▶ _ABOUT THIS TASK_: Only the lines from the line holding "so be careful!" through the final line of the entries below are to be returned, exactly as they stand.
===== INPUT FOR THIS TASK =====
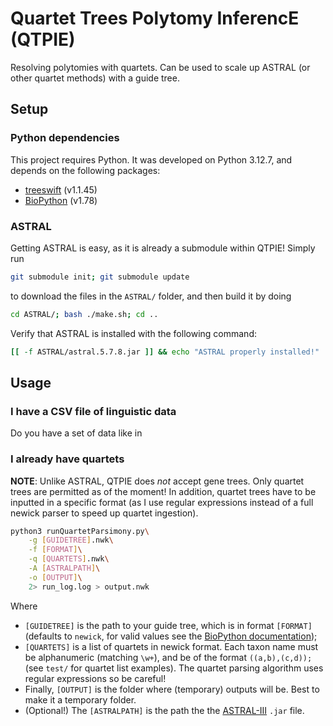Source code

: # Quartet Trees Polytomy InferencE (QTPIE)
Resolving polytomies with quartets. Can be used to scale up ASTRAL (or other quartet methods) with a guide tree.

## Setup 
### Python dependencies 
This project requires Python. It was developed on Python 3.12.7, and depends on the following packages: 
- [treeswift](https://github.com/niemasd/TreeSwift) (v1.1.45)
- [BioPython](https://biopython.org/) (v1.78)
### ASTRAL 
Getting ASTRAL is easy, as it is already a submodule within QTPIE! Simply run 
```bash
git submodule init; git submodule update
```
to download the files in the `ASTRAL/` folder, and then build it by doing 
```bash
cd ASTRAL/; bash ./make.sh; cd ..
```
Verify that ASTRAL is installed with the following command: 
```bash
[[ -f ASTRAL/astral.5.7.8.jar ]] && echo "ASTRAL properly installed!"
```

## Usage 
### I have a CSV file of linguistic data
Do you have a set of data like in 
### I already have quartets
**NOTE**: Unlike ASTRAL, QTPIE does *not* accept gene trees. Only quartet trees are permitted as of the moment! In addition, quartet trees have to be inputted in a specific format (as I use regular expressions instead of a full newick parser to speed up quartet ingestion).
```bash
python3 runQuartetParsimony.py\
    -g [GUIDETREE].nwk\
    -f [FORMAT]\
    -q [QUARTETS].nwk\
    -A [ASTRALPATH]\
    -o [OUTPUT]\
    2> run_log.log > output.nwk
```
Where 
- `[GUIDETREE]` is the path to your guide tree, which is in format `[FORMAT]` (defaults to `newick`, for valid values see the [BioPython documentation](https://biopython.org/wiki/Phylo)); 
- `[QUARTETS]` is a list of quartets in newick format. Each taxon name must be alphanumeric (matching `\w+`), and be of the format `((a,b),(c,d));` (see `test/` for quartet list examples). The quartet parsing algorithm uses regular expressions so be careful! 
- Finally, `[OUTPUT]` is the folder where (temporary) outputs will be. Best to make it a temporary folder.
- (Optional!) The `[ASTRALPATH]` is the path the the [ASTRAL-III](https://github.com/smirarab/ASTRAL) `.jar` file.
=====
▶ _TASK OUTPUT_:
- `[QUARTETS]` is a list of quartets in newick format. Each taxon name must be alphanumeric (matching `\w+`), and be of the format `((a,b),(c,d));` (see `test/` for quartet list examples). The quartet parsing algorithm uses regular expressions so be careful! 
- Finally, `[OUTPUT]` is the folder where (temporary) outputs will be. Best to make it a temporary folder.
- (Optional!) The `[ASTRALPATH]` is the path the the [ASTRAL-III](https://github.com/smirarab/ASTRAL) `.jar` file.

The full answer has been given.